The Infrastructure as a Service (IaaS) market has been on a growth trajectory for several years – and there are no signs of it slowing in the foreseeable future. In a report from i2i Research, IaaS market growth is anticipated to increase at a CAGR of 29 percent from $43.73 million in 2019 to $296.95 million in 2025.
IaaS frees businesses and organizations from the costs and limitations of on-site infrastructure, enabling them to use virtualized computer infrastructure instead. IaaS minimizes the investment companies must make in hardware – also lowering the costs associated with maintaining it. Furthermore, when new capabilities are required or a business’ needs change, IaaS scales up without investing in and implementing new physical infrastructure. Companies can also scale back resources when they’re no longer required rather than investing in hardware now but not having a need for it in the future.
In addition to IaaS’s value proposition that has helped drive adoption in the past, there are four reasons that your clients may be ready to move their infrastructure to the cloud in 2021, based on these insights from industry leaders.

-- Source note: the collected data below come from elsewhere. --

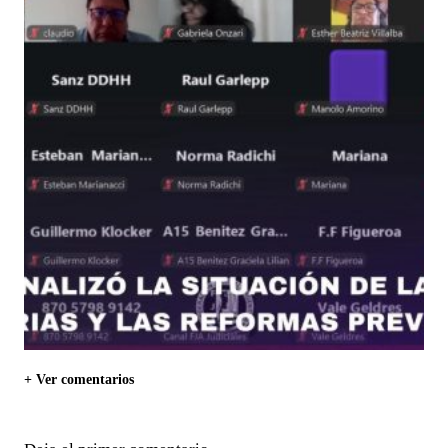
+ Ver comentarios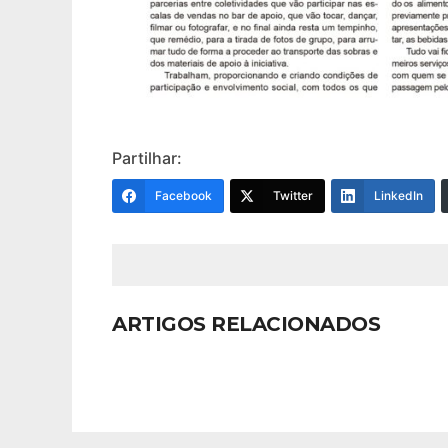
Partilhar:
Facebook
Twitter
LinkedIn
ARTIGOS RELACIONADOS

The Cloud Exodus Continues
Matt Kunkel, CEO of LogicGate, explains, “Because of our pandemic-forced, digital-first work environment, businesses have been forced to compress their digital transformation timelines, producing an uptick in cloud-based investments.”
According to Synergy Research Group, corporate spending on cloud infrastructure services reached $29 billion in Q1 2020, a 37 percent increase over the same quarter last year.
Kunkel reminds managed service providers (MSPs) and value-added resellers (VARs) that companies on an accelerated digital transformation track need your knowledge and expertise to choose and implement optimal, secure solutions. “The increased demand heightens the importance of governance, risk and compliance (GRC) in 2021 and beyond,” he says.
Employees Are Still Working from Home
With the pandemic continuing as 2020 draws to a close, businesses and organizations are still enabling employees to work from home. Software as a Service (SaaS) can give remote employees access to the applications and data they need. Still, IaaS, which virtualizes all of the company’s computing resources, allows teams to share common, centrally managed resources and additional services from IaaS providers, such as patch management, monitoring and backup and disaster recovery (BDR).
“When it comes to managing distributed workforces, many businesses were forced into a trial by fire this year. Location simply isn’t as big of a factor for employees anymore. Making distributed teams work requires a foundation of processes and platforms that enable people to communicate and connect across global time zones,” says Lachlan Donald, CEO of Buildkite. “I expect asynchronous operations to be a pillar of the ‘new’ future of work.”
Aging Infrastructure Creates a Security Risk
Matt Glenn, VP of Product Management for Illumio, points out, “The older infrastructure is, the riper it is for attacks.” He says instead of launching attacks on new or emerging technologies that have been hardened with the latest cybersecurity technology, hackers will exploit outdated, unmonitored technology in the new year.
“Bad actors will focus their efforts more on older infrastructure and less on individual users,” Glenn says. “They’ll leverage a ‘minimize risk and maximize reward’ mindset, targeting manufacturing lines and supply chains in order to command a much higher return on their efforts. The cost of a manufacturing plant immobilized by ransomware is so great to a company, it would make them more likely to pay the ransom – and in turn, maximize the reward to the attacker.”
Replacing outdated infrastructure – or, in the case of IaaS, cost-effectively virtualizing it – can help minimize this risk.
Businesses Can Do More on a Cloud Platform
Michael Beckely, CTO and Co-Founder of Appian, comments that cloud providers are continually introducing new capabilities to their users. “Vendors such as Google and AWS are continuing to strip the complexities out of operationalizing artificial intelligence (AI) by using low-code techniques. In 2021, the use of broadly applicable and high-value use cases like AI-enabled document processing will become widespread.
Meet the Demand
Businesses saw the urgency in 2020 to advance their digital transformation. The pandemic and economic shutdowns of 2020 showed companies the necessity of moving infrastructure to the cloud, enabling secure, remote work, and extending capabilities with virtualized infrastructure as a core. In some cases, their ability to operate depended on it.
How much progress have your clients made on their digital transformation roadmap to date, and where can IaaS and the value you add take them in 2021?